Für die Lesbarkeit von Texten ist der gezielte und korrekte Einsatz des Hell-Dunkel-Kontrastes sehr wichtig.
Verwendet man bei Schrift- und Hintergrundfarbe einen ähnlichen Helligkeitswert, so wird die Lesbarkeit des Textes beeinträchtigt.

Kalt-Warm-Kontrast

Der Kalt-Warm-Kontrast wird subjektiv und emotional wahrgenommen.

In der Regel wird blaugrün als die kälteste und rotorange als die wärmste Farbe empfunden.
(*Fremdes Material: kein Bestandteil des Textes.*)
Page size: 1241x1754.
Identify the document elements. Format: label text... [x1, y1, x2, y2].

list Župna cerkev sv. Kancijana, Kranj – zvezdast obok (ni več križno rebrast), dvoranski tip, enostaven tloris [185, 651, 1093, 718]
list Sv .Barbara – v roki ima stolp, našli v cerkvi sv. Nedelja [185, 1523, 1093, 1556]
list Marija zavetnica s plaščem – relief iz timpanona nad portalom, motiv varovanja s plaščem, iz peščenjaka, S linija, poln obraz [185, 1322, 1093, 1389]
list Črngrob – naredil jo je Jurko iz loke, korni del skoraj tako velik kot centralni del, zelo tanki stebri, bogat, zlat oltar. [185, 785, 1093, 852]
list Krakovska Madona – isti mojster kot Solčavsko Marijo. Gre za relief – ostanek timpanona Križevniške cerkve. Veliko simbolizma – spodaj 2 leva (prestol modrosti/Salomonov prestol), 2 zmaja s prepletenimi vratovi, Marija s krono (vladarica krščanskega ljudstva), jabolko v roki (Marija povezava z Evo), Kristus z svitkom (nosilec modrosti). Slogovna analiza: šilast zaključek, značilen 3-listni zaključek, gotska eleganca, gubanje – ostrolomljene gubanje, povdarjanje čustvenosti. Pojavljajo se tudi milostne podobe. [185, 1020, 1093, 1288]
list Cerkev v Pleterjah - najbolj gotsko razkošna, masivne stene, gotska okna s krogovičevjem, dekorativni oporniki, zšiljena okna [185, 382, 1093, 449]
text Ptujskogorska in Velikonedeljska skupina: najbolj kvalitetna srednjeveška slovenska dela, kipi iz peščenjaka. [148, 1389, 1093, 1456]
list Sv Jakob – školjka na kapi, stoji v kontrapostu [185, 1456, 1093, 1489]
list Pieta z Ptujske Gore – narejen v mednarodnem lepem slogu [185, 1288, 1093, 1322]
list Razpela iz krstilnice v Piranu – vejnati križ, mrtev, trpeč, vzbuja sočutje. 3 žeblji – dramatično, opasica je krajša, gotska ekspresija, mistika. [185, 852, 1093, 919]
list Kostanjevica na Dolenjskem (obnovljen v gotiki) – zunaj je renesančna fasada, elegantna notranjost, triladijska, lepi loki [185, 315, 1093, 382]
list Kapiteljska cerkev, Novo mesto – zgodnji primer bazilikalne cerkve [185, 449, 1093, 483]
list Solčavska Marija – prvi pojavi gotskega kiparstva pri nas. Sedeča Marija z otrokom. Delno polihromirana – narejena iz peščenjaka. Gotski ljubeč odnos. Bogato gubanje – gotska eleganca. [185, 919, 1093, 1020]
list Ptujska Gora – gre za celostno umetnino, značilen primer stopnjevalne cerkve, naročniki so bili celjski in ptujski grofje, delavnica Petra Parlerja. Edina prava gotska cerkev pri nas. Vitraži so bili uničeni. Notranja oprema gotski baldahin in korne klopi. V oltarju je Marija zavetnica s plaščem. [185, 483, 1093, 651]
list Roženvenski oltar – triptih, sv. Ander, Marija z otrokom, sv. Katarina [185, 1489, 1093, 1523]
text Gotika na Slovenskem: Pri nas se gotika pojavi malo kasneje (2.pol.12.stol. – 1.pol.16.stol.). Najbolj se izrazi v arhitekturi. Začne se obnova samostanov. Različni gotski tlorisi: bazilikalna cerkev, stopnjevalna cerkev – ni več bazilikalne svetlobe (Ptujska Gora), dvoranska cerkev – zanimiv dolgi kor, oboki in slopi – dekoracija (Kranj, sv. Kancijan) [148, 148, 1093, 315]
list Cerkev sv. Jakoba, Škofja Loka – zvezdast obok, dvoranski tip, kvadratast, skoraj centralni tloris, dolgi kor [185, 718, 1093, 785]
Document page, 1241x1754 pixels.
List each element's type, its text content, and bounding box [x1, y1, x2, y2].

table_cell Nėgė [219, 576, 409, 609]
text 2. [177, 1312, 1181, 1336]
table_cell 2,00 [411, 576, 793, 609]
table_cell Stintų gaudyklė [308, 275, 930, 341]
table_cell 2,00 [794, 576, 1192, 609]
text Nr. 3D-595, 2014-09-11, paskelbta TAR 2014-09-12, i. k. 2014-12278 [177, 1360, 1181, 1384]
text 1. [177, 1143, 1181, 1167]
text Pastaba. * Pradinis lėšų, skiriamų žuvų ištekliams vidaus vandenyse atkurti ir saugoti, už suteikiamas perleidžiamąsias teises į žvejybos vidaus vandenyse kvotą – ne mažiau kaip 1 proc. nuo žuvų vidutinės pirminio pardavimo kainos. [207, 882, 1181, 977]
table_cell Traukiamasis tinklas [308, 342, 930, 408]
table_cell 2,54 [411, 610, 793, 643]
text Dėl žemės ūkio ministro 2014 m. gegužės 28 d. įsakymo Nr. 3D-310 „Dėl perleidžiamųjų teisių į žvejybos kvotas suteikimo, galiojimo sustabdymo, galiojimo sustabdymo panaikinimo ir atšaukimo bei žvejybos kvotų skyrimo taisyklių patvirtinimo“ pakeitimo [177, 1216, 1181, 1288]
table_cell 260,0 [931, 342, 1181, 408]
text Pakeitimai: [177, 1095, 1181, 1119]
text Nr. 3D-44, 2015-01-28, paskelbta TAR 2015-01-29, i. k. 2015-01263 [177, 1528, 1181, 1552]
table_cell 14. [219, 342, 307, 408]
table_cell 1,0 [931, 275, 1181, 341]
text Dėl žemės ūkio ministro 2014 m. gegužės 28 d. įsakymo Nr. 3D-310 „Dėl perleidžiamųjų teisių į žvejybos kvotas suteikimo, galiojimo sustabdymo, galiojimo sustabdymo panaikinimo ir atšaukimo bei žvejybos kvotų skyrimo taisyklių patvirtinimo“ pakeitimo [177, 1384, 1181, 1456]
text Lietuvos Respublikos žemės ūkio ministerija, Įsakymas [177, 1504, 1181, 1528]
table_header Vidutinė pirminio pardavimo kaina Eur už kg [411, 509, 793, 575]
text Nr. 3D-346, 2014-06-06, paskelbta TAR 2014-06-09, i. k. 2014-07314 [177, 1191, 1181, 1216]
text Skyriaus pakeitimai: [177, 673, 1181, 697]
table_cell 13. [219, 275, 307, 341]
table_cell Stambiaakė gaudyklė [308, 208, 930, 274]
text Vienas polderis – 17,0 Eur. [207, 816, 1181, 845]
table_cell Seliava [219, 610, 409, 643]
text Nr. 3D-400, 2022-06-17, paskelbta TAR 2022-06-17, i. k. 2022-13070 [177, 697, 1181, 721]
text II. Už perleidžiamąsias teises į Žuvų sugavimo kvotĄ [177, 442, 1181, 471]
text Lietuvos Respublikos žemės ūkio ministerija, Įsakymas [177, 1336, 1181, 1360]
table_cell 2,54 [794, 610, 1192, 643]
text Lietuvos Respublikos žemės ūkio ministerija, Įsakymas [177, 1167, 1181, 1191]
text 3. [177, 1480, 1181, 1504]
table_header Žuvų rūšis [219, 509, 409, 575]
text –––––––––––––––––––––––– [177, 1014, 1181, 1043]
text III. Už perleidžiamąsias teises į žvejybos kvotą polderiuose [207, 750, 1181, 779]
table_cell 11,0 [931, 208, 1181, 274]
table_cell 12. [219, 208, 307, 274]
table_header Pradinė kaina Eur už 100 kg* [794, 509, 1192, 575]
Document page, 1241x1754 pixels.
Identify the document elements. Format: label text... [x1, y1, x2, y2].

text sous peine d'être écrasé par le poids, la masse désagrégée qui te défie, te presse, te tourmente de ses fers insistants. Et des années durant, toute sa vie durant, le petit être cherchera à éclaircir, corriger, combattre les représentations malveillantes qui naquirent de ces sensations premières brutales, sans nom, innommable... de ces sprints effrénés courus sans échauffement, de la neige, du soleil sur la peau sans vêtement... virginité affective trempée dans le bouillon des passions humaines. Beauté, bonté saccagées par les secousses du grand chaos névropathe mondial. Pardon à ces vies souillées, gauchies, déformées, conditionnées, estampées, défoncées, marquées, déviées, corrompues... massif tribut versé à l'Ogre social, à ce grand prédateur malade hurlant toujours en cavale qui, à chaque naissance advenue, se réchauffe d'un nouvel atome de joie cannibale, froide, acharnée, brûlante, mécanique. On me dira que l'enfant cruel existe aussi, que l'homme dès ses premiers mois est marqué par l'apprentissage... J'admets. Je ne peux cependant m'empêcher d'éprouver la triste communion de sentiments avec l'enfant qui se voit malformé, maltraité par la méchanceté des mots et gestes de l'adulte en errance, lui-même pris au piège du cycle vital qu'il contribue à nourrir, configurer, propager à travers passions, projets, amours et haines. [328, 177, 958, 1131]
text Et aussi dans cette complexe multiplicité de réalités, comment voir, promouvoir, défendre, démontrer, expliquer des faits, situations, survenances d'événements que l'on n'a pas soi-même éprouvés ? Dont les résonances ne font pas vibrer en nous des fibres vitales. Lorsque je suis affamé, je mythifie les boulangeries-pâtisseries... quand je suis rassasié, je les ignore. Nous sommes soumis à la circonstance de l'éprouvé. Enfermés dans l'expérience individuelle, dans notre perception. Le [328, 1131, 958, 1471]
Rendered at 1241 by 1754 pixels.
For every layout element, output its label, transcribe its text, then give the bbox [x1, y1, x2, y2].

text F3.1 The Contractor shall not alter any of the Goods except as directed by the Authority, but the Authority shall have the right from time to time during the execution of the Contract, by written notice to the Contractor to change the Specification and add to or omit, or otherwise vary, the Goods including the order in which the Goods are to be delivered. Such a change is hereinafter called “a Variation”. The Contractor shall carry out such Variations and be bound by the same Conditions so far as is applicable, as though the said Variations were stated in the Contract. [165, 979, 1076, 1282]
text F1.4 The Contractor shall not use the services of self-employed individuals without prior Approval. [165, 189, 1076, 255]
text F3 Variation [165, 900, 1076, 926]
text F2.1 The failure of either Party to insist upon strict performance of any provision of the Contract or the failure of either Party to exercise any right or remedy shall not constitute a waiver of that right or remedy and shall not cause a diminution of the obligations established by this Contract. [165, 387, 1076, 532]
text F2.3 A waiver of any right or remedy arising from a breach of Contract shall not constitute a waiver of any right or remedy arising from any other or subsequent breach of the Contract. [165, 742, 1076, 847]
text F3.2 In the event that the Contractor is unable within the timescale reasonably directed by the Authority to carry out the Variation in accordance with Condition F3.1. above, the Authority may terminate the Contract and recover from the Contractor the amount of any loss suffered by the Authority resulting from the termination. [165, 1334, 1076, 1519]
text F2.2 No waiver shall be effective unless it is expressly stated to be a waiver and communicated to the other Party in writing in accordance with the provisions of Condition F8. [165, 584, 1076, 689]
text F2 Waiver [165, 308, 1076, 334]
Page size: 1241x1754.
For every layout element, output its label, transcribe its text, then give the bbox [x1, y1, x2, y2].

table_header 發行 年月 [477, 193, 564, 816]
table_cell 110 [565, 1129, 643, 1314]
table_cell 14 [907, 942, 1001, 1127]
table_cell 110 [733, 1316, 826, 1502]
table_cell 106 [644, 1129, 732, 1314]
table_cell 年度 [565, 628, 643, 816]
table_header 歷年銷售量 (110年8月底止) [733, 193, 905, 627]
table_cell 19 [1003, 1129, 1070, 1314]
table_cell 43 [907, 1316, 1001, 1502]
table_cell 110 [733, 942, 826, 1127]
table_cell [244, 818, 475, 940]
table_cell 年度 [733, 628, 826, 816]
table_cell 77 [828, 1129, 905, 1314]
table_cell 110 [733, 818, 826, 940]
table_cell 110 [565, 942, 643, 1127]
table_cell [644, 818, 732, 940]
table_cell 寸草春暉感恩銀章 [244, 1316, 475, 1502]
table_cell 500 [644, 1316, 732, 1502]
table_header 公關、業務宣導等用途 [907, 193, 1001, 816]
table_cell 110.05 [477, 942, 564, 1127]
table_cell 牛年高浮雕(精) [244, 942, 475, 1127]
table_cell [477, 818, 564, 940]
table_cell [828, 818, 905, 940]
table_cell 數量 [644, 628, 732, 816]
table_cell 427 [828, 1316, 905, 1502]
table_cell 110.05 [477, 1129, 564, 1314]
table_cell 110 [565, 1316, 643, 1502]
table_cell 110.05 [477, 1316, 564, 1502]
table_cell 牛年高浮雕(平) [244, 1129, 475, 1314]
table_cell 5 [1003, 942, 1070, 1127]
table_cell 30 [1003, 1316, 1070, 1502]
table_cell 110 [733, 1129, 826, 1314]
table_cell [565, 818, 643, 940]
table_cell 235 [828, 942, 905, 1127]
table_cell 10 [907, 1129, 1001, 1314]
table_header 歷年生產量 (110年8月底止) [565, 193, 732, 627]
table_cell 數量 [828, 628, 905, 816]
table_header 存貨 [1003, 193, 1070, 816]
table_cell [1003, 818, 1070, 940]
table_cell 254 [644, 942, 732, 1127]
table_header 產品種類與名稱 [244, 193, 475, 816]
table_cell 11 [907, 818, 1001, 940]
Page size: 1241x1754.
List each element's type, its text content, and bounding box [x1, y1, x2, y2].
Es wird angenommen, dass das menschliche Farbempfinden seinen Ursprung in ganz elementaren Erlebnisbereichen hat.

So zum Beispiel!

  • Wasser oder Eis sind blau und kalt --> blau ist eine kalte Farbe
  • Feuer ist rot und heiß, die Sonne ist gelb und heiß  --> rot und gelb sind warme Farben 

Komplementär-Kontrast

Komplementärfarben liegen sich auf dem Farbkreis gegenüber.

Simultan-Kontrast

Der Simultankontrast (simultan = gleichzeitig oder wechselseitig), beschreibt die Wechselwirkung von nebeneinander liegenden Farbflächen. 

Legt man auf ein rotes Quadrat ein kleines neutral graues Quadrat, stellt man fest, dass das graue Quadrat sich ins rötliche, also in eine warme Farbgebung, verschiebt. 

Qualitätskontrast

Unter Farbqualität versteht man den Reinheits- oder Sättigungsgrad von Farben.

Werden reine, gesättigte Farben getrübten Farben gegenüber gestellt, sieht man einen Qualitätskontrast.

Die Trübung der reinen Farben, also die Verminderung ihrer Intensität, wird erreicht durch das Mischen mit Schwarz, Weiß, Grau oder der entsprechenden Komplementärfarbe.

Quantitätskontrast

Der Quantitätskontrast beschreibt die unterschiedliche Flächengröße der verwendeten Farben.

Farbansicht-Kontrast

Der Farbton steht beim Farb-Kontrast im Vordergrund. Hier geht es um die Zusammenstellung von reinen, bunten Farben. (Die Wirkung wird durch die Verwendung von schwarz und weiß verstärkt.)